I used to crush pond snails when I had cichlids, the malawis would eat them up eagerly!


----------



## pyrrolin (Jan 11, 2012)

petsmart has yoyo botia, they are usually really small


----------



## Tino (Sep 10, 2012)

thanks, I'll keep an eye out when I'm ready to add them


----------



## mistersprinkles (Nov 4, 2013)

Tino said:


> thanks, I'll keep an eye out when I'm ready to add them


Menagerie used to sell all kinds of small loaches. Yoyo, Burmese, dwarf chain, etc. Call and ask when they think they'll be getting some in.

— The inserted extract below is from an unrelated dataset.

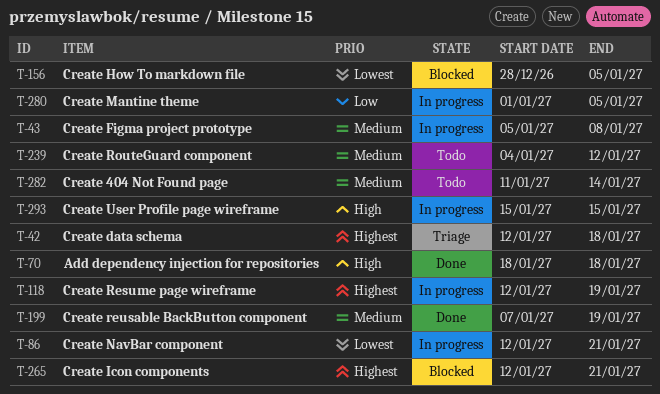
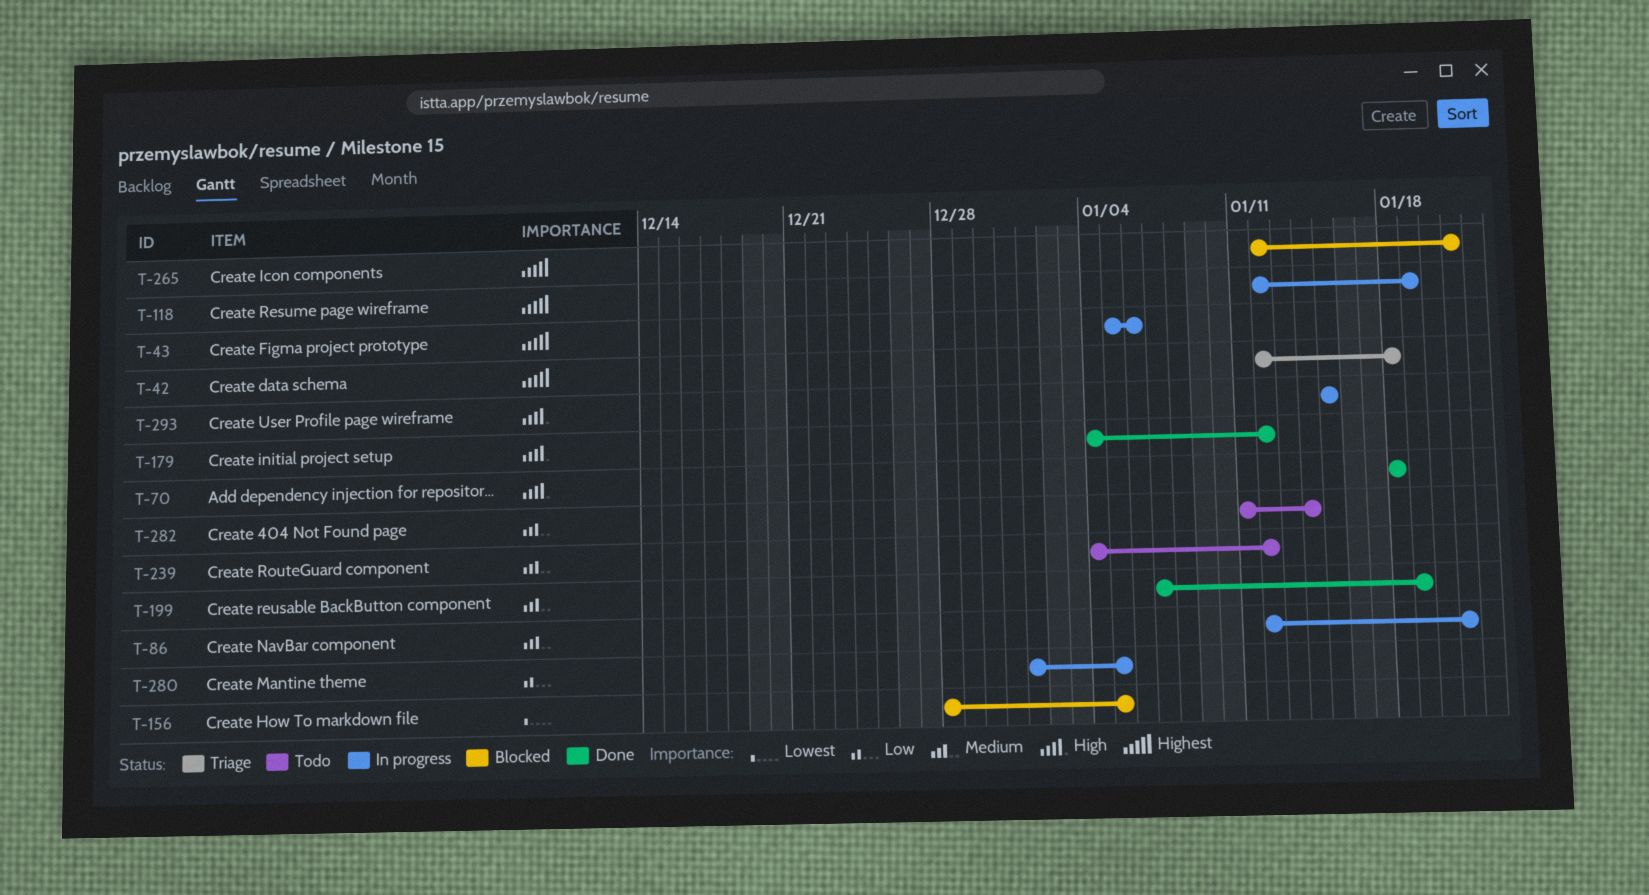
T-43, priority: Medium -> Highest
T-43, due: Jan 8 -> Jan 6
T-86, priority: Lowest -> Medium
T-179: none -> present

The fish you get from Menagerie are likely to be in better shape than the ones from Petsmart IME.


----------



## Tino (Sep 10, 2012)

Thanks, where's Menagerie located? Never been there.


----------



## mistersprinkles (Nov 4, 2013)

Tino said:


> Thanks, where's Menagerie located? Never been there.


549 Parliament St. Just south of Wellesly on the East side of the St. There's a giant lizard on top of the entrance. You can't miss it.

416 921 4966

Call first and see if they have what you're after in stock. No sense wasting gas or TTC fare.


----------



## Tino (Sep 10, 2012)

Grave-digging here, but only 1 more week until I get my basement back! I just hope the tank still holds water, and the re-painting and re-flooring don't take too long before I can start my cycle.
Still planning on the Angel-centred theme with some rams or kribs and some schoolers (probably dwarf neon rainbows)


----------



## Tino (Sep 10, 2012)

It looks like the light on this tank is not going to work, I was considering LED lighting.
Can anyone with some experience let me know if it's as good for semi-planted, and if it's better to buy ready-made or if I should DIY? (Keep in mind I'm not much of an electrician)


----------